DATA TO PROCESS
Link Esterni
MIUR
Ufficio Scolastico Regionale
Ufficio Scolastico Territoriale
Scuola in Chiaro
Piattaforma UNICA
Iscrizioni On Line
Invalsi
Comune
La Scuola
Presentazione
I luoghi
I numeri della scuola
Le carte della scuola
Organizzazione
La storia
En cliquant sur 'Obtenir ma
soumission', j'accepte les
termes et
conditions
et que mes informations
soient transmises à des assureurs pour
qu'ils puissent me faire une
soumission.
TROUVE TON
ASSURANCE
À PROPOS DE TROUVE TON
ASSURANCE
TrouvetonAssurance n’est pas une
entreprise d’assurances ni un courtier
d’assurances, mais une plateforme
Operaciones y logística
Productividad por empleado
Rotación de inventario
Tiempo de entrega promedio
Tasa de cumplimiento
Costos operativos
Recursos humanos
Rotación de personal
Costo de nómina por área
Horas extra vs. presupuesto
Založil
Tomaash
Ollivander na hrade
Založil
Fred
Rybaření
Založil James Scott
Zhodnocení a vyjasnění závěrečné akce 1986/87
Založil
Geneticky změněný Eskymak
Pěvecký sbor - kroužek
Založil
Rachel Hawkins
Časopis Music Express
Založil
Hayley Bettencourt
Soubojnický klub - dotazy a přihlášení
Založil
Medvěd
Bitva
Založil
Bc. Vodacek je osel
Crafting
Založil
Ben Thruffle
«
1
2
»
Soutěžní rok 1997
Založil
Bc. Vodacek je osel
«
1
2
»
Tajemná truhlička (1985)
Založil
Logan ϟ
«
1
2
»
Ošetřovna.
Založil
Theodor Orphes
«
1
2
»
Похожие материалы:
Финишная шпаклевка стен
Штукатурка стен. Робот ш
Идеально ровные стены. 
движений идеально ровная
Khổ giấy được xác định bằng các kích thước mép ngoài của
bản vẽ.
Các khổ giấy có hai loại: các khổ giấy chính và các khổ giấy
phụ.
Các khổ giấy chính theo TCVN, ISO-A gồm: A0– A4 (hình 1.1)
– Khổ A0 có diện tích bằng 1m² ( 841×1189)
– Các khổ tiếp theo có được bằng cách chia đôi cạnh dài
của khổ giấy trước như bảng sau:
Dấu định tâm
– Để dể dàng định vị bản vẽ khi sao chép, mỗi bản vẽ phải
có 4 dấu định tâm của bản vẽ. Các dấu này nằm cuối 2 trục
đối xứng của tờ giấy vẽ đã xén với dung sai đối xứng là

WORK TASK
Turn every line of the entries above into a single numbered list, leaving out any blank lines.

TASK SOLUTION
1. Link Esterni
2. MIUR
3. Ufficio Scolastico Regionale
4. Ufficio Scolastico Territoriale
5. Scuola in Chiaro
6. Piattaforma UNICA
7. Iscrizioni On Line
8. Invalsi
9. Comune
10. La Scuola
11. Presentazione
12. I luoghi
13. I numeri della scuola
14. Le carte della scuola
15. Organizzazione
16. La storia
17. En cliquant sur 'Obtenir ma
18. soumission', j'accepte les
19. termes et
20. conditions
21. et que mes informations
22. soient transmises à des assureurs pour
23. qu'ils puissent me faire une
24. soumission.
25. TROUVE TON
26. ASSURANCE
27. À PROPOS DE TROUVE TON
28. ASSURANCE
29. TrouvetonAssurance n’est pas une
30. entreprise d’assurances ni un courtier
31. d’assurances, mais une plateforme
32. Operaciones y logística
33. Productividad por empleado
34. Rotación de inventario
35. Tiempo de entrega promedio
36. Tasa de cumplimiento
37. Costos operativos
38. Recursos humanos
39. Rotación de personal
40. Costo de nómina por área
41. Horas extra vs. presupuesto
42. Založil
43. Tomaash
44. Ollivander na hrade
45. Založil
46. Fred
47. Rybaření
48. Založil James Scott
49. Zhodnocení a vyjasnění závěrečné akce 1986/87
50. Založil
51. Geneticky změněný Eskymak
52. Pěvecký sbor - kroužek
53. Založil
54. Rachel Hawkins
55. Časopis Music Express
56. Založil
57. Hayley Bettencourt
58. Soubojnický klub - dotazy a přihlášení
59. Založil
60. Medvěd
61. Bitva
62. Založil
63. Bc. Vodacek je osel
64. Crafting
65. Založil
66. Ben Thruffle
67. «
68. 1
69. 2
70. »
71. Soutěžní rok 1997
72. Založil
73. Bc. Vodacek je osel
74. «
75. 1
76. 2
77. »
78. Tajemná truhlička (1985)
79. Založil
80. Logan ϟ
81. «
82. 1
83. 2
84. »
85. Ošetřovna.
86. Založil
87. Theodor Orphes
88. «
89. 1
90. 2
91. »
92. Похожие материалы:
93. Финишная шпаклевка стен
94. Штукатурка стен. Робот ш
95. Идеально ровные стены. 
96. движений идеально ровная
97. Khổ giấy được xác định bằng các kích thước mép ngoài của
98. bản vẽ.
99. Các khổ giấy có hai loại: các khổ giấy chính và các khổ giấy
100. phụ.
101. Các khổ giấy chính theo TCVN, ISO-A gồm: A0– A4 (hình 1.1)
102. – Khổ A0 có diện tích bằng 1m² ( 841×1189)
103. – Các khổ tiếp theo có được bằng cách chia đôi cạnh dài
104. của khổ giấy trước như bảng sau:
105. Dấu định tâm
106. – Để dể dàng định vị bản vẽ khi sao chép, mỗi bản vẽ phải
107. có 4 dấu định tâm của bản vẽ. Các dấu này nằm cuối 2 trục
108. đối xứng của tờ giấy vẽ đã xén với dung sai đối xứng là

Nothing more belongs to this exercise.